A creative detour

Designer Vivek Karunakaran proves he's a skilled narrator with “Urban Vagabond”, a line specially created for Lakme Fashion Week Winter/Festive 2010

September 14, 2010 06:45 pm | Updated November 08, 2016 02:34 am IST

Vagabond chic: Designer Vivek Karunakaran (left) with models displaying his creations

Vagabond chic: Designer Vivek Karunakaran (left) with models displaying his creations

It's about an aimless traveller who surfs unknown spaces, drifts through dark buildings and strolls past smoky scaffolding. Though Vivek Karunakaran lets his subject wander, the designer doesn't waver from his narrative of the “Urban Vagabond”, in his all-new creative spin for Lakme Fashion Week Winter/Festive 2010.

For his creative detour, the designer takes easy pret and gives it a couture rendering with intensive handwork and edgy, international styling. “I've broken free from my signature look — which is fuss-free pret.
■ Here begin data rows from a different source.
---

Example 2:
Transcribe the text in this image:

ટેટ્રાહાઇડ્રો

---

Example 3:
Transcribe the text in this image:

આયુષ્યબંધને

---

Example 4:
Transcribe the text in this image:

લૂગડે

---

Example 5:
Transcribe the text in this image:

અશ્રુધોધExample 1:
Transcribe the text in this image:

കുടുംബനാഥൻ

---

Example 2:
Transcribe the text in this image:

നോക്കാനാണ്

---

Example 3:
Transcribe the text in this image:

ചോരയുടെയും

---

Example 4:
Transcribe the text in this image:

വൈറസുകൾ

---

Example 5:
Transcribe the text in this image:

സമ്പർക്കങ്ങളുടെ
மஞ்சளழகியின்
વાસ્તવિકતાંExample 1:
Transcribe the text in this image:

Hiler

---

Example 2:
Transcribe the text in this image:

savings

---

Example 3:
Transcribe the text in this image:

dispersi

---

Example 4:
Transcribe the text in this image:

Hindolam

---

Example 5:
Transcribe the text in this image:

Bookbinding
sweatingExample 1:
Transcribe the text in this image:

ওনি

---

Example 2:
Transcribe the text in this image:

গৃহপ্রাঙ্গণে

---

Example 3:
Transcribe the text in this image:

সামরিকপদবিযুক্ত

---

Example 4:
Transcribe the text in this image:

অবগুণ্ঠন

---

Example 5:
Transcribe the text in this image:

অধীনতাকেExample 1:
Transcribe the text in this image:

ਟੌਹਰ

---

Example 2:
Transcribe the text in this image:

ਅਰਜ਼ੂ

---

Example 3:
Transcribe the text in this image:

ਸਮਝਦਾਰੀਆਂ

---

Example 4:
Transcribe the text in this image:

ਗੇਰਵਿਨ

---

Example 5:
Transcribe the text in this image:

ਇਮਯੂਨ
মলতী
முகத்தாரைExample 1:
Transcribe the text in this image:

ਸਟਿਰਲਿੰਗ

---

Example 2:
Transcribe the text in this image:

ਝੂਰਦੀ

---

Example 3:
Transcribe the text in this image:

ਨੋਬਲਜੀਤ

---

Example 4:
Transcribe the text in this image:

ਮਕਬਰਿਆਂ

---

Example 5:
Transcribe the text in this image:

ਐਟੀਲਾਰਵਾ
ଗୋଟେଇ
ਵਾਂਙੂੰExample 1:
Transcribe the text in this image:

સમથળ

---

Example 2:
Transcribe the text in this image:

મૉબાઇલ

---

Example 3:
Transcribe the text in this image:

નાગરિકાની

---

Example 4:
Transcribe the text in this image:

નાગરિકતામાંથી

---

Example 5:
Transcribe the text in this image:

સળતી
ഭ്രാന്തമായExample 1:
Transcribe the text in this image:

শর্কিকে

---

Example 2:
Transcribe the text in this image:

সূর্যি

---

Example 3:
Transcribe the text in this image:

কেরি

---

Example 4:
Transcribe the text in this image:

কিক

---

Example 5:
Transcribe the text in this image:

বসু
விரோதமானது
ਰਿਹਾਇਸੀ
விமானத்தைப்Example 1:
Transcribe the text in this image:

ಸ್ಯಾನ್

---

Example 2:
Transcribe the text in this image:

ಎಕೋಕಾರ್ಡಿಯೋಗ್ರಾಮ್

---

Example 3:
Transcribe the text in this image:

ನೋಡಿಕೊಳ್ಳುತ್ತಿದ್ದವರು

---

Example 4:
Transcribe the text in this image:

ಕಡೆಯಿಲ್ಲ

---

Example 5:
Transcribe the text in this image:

I want to take my label ‘Viia' to the next level,” says the designer, displaying the line at his studio in Neelangarai. “It's essentially constructed, yet looks deconstructed because of the layers, tactile textures and surface treatment.”

Design possibilities

As the colour story progresses from stark black and subtle grey to wild rose and beautiful crimson, the raconteur indulges his fantasies to create clothes that have a self-conscious air of grandeur. He sees plenty of design possibilities for his footloose traveller. The dresses, tops, cropped jackets and short skirts that delicately skim the body, and follow its every curve and movement, come with a variety of stitches and washes. “I've used a range of dyeing techniques, washes and craft skills to put together this collection,” beams the designer displaying a softly tailored, differently cut slate-tone dress embellished with lush craftsmanship (delicate pin tucks, barely seen fine embroidery and peek-a-boo yellow piping.)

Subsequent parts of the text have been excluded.